Tight-Binding Model¶
With these input arguments defined we can now actually build our tight-binding model and begin to test it. To do so, we first define the list of orbitals for our model:
basis = chinook.build_lib.gen_basis(basis_args)
This is then used with the hamiltonian_args defined above to build the tight-binding model:
TB = chinook.build_lib.gen_TB(basis,hamiltonian_args)
We now have a functioning tight binding model. However, to actually perform any work, we need to know where in momentum space we are interested in diagonalizing over. This is done using a similar argument structure as before.
Momentum¶
The momentum arguments get passed as a dictionary:
L,G,X = np.array([0.5,0.5,0.5]),np.array([0.0,0.0,0.0]),np.array([0.5,0.5,0.0])
momentum_args = {'type':'F',
'avec':avec,
'grain':100,
'pts':[L,G,X],
'labels':['L','$\\Gamma$','X']}
Here we are using F or fractional units for momentum space (as opposed to A absolute units of inverse Angstrom) to define our k-path. This requires also that we pass then the unit cell vectors. The grain sets the number of points between each high-symmetry point we want to evaluate at. The endpoints of interest are passed similar to what we did with the basis positions, as a list of numpy arrays, which I have pre-defined for tidier code. Finally, we have an option to provide labels for when we go ultimately to plot our bandstructure over this k-path. I can now set the k-path for my tight-binding model:
TB.Kobj = chinook.build_lib.gen_K(momentum_args)

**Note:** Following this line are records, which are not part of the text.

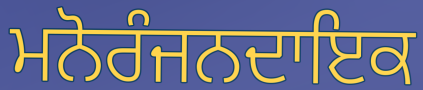
ਮਨੋਰੰਜਨਦਾਇਕ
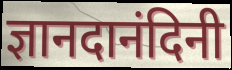
ज्ञानदानंदिनी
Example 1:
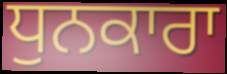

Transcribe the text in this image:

ਧੁਨਕਾਰਾ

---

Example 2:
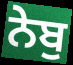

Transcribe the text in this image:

ਨੇਬੁ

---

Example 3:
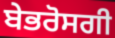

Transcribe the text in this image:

ਬੇਭਰੋਸਗੀ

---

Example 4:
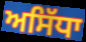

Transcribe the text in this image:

ਅਸਿੱਧਾ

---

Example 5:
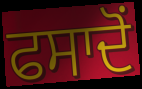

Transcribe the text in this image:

ਫਸਾਦੋਂ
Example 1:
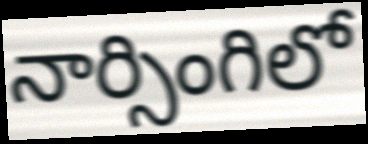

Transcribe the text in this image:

నార్సింగిలో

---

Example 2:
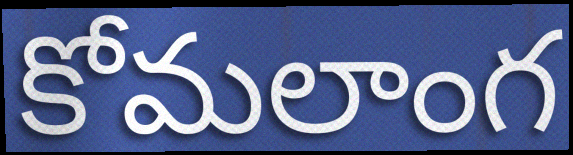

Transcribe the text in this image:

కోమలాంగ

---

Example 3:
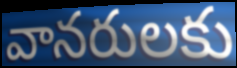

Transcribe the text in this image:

వానరులకు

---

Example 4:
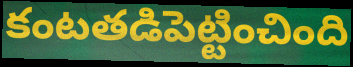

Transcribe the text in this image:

కంటతడిపెట్టించింది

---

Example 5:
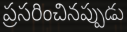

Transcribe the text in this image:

ప్రసరించినప్పుడు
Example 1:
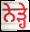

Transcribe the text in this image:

ਨੇੜ੍ਹੇ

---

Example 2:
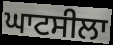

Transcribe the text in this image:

ਘਾਟਸੀਲਾ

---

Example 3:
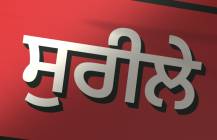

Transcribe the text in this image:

ਸੁਰੀਲੇ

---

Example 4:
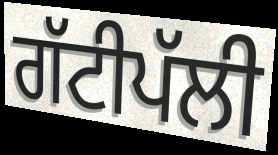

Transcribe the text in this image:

ਗੱਟੀਪੱਲੀ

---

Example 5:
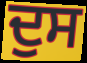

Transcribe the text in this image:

ਦੁਸ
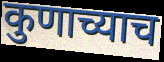
कुणाच्याच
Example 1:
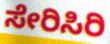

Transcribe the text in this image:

ಸೇರಿಸಿರಿ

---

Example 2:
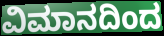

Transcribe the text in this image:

ವಿಮಾನದಿಂದ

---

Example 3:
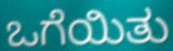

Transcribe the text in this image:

ಒಗೆಯಿತು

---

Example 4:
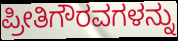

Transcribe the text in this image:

ಪ್ರೀತಿಗೌರವಗಳನ್ನು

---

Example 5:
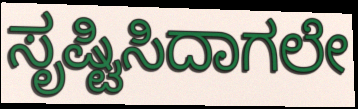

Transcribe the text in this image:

ಸೃಷ್ಟಿಸಿದಾಗಲೇ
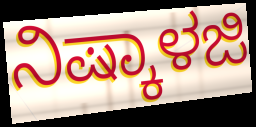
ನಿಷ್ಕಾಳಜಿ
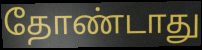
தோண்டாது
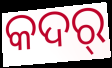
କଦର୍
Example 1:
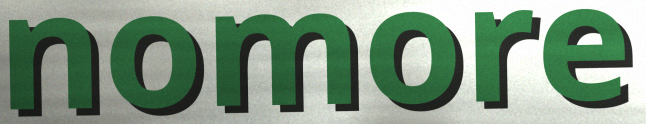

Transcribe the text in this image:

nomore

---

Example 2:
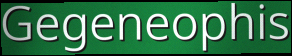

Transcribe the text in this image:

Gegeneophis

And then diagonalize and plot the band structure.
TB.solve_H()
TB.plotting()
ARPES Calculation¶
Presumably, we’re all here for the ARPES calculations. Once you have a tight-binding model you’re happy with, you can proceed to initialize and execute and ARPES experiment. We do this with the following input
arpes_args = {'cube':{'X':[-0.5,0.5,100],
'Y':[-0.5,0.5,100],
'kz':0.0,
'E':[-3,0.1,1000]},
'hv':21.2,
'SE':['constant',0.001],
'T':4.2,
'pol':np.array([1,0,0]),
'resolution':{'E':0.01,'k':0.01}}
This is sort of the most basic set of arguments we can define for an ARPES experiment, leaving most others as default. We have defined a cube of momentum and energy over which we are interested in evaluating the photoemission intensity. We set both the endpoints and grain for the momentum in-plane as well as the energy, given here as binding energy relative to the zero of our tight-binding model, which will be the Fermi level. A fixed out-of-plane momentum is chosen, and defined as kz. Along with this cube, we fix the photon energy for the experiment. With these two sets of parameters defined, the matrix elements can be calculated. As a result, all other arguments given here can be updated after evaluating the matrix elements, such that different parameter choices and their influence on the ARPES intensity can be surveyed very quickly and with little computational overhead. The first of these is the self-energy. Here, we the self-energy (i.e. SE) is taken to be purely imaginary, giving only the width as a constant 1 meV width for the peaks. Various other approximations are available, to which you are referred to the documentation of chinook.ARPES_lib.py, including Kramers-Kronig related Real and Imaginary parts of the self-energy. In addition, the Fermi function is evaluated here at 4.2 K to suppress intensity from unoccupied states. A polarization and both energy and momentum resolutions are also included. The units for the latter are in terms of eV and inverse Angstrom respectively, and are evaluated at FWHM. These parameters, along with our tight-binding model can then be used to seed an experiment
experiment = chinook.arpes_lib.experiment(TB,arpes_args)
experiment.datacube()
Imap = experiment.spectral()
In these three lines, we initialize the experiment, evaluate the matrix elements, and generate an ARPES intensity map. Please refer to the documentation for notes on further parameters available for these calculations, and methods for updating parameters following execution of experiment.datacube().